Reading List March 2026

I finished 8 books in March: 5 for my month’s topic of South America, 2 for my failed topic of 1983 BYBN, 5 by women/PoC, and one each in German and Portuguese.

Covers of Macunaíma, All Fires the Fire, Pilgrimage volume 1, and Nachts ist es leise in Teheran.
  • All Fires the Fire — Julio Cortázar, tr. Suzanne Jill Levine
  • Little Eyes — Samanta Schweblin, tr. Megan McDowell
  • Indoctrinaire — Christopher Priest
  • Macunaíma — Mário de Andrade, tr. Katrina Dodson
  • Assim na terra como embaixo da terra — Ana Paula Maia
  • Honeycomb — Dorothy M. Richardson
  • Nachts ist es leise in Teheran — Shida Bazyar
  • Flaubert’s Parrot — Julian Barnes

Accidentally, five of the books were also re-reads, which partly explains why I got through so many (Cortázar, Schweblin, Priest, Richardson, and Barnes). All Fires the Fire is also the only book of short stories finished this month (I’m also gradually re-reading Lydia Davis’s), which has one of my favourite stories ever — The Southern Thruway, which combines a Ballardian societal collapse with another collapse/return to normality.

Little Eyes is one of my favourite books full stop, combining plausible technology with a devastating critique of the flaws in human natures which it exposes and allows to flourish. The diversity of stories contained in such a short book is impressive.

Indoctrinaire is an interesting, but not great book by a great writer: the surreal cruelty of the Brazilian section now looks like a harbinger of early Banks, while the later part is reminiscent of Priest’s own Wellesian The Space Machine.

The other two South American books were first-timers: Macunaíma was sitting in a pile for some time before it fortuitously became one of the Portuguese in Translation book group selections. No author this time, but theere was a fascinating discussion with Katrina Dodson. The book itself is completely different from what I’d expected: rather than a serious national epic, I got a collection of folk tales somewhat tenuously linked by the adventures of the “hero” (of questionable morals). “Broke all to smash” has now entered my vocabulary.

Assim na terra como embaixo da terra was also a quasi-involuntary selection: its English translation is longlisted for this year’s International Booker, so I thought I should read it in the original. I’m quite happy I did: the author’s obsession with systems of violence is not one I particularly share, but I enjoyed the complexity of the characters (and the language practice).

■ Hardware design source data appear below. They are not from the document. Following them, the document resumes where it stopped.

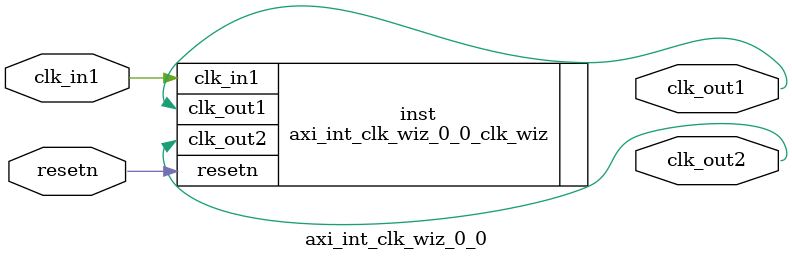
<source format=v>


`timescale 1ps/1ps

(* CORE_GENERATION_INFO = "axi_int_clk_wiz_0_0,clk_wiz_v6_0_6_0_0,{component_name=axi_int_clk_wiz_0_0,use_phase_alignment=true,use_min_o_jitter=false,use_max_i_jitter=false,use_dyn_phase_shift=false,use_inclk_switchover=false,use_dyn_reconfig=false,enable_axi=0,feedback_source=FDBK_AUTO,PRIMITIVE=MMCM,num_out_clk=2,clkin1_period=10.000,clkin2_period=10.000,use_power_down=false,use_reset=true,use_locked=false,use_inclk_stopped=false,feedback_type=SINGLE,CLOCK_MGR_TYPE=NA,manual_override=false}" *)

module axi_int_clk_wiz_0_0 
 (
  // Clock out ports
  output        clk_out1,
  output        clk_out2,
  // Status and control signals
  input         resetn,
 // Clock in ports
  input         clk_in1
 );

  axi_int_clk_wiz_0_0_clk_wiz inst
  (
  // Clock out ports  
  .clk_out1(clk_out1),
  .clk_out2(clk_out2),
  // Status and control signals               
  .resetn(resetn), 
 // Clock in ports
  .clk_in1(clk_in1)
  );

endmodule

</source>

Nachts ist es leise in Teheran is another whose translation has been longlisted, and is also timely for other obvious reasons. Bazyar is a really good writer, bringing the characters and settings brilliantly to life. Minus one point for the dream sequences, plus ten for the conclusion.

Finally, two re-reads from my year’s series: Honeycomb is volume 3 of Pilgrimage, and makes a nice end to the trilogy of Miriam’s attempts at being a teacher before she moves to her natural home of Bloomsbury. It’s full of her trademark repetitive descriptions and splenetic outbursts, mostly this time directed at all men:

the strange, beautiful, beautiful long wide hang of the faintly patterny faintly blue curtains covering the whole of the window space

How utterly detestable mannishness is; so mighty and strong and comforting when you have been mewed up with women all your life, and then suddenly, in a second, far away, utterly imbecile and aggravating with a superior self-satisfied smile because a woman says one thing one minute and another the next. Men ought to be horsewhipped, all the grown men, all who have ever had that self-satisfied smile, all, all, horsewhipped until they apologise on their knees.

Flaubert’s Parrot is the perfect Julian Barnes book, and interestingly similar to his more recent ones: a blend of fact and fiction, with an ageing, flawed narrator grappling with failures of memory and with a fine line in irony. It’s also liable to send me back to Flaubert, as soon as I find time.

Next month, though, should be more International Booker longlistees (and perhaps some other Booker books around Mr Barnes).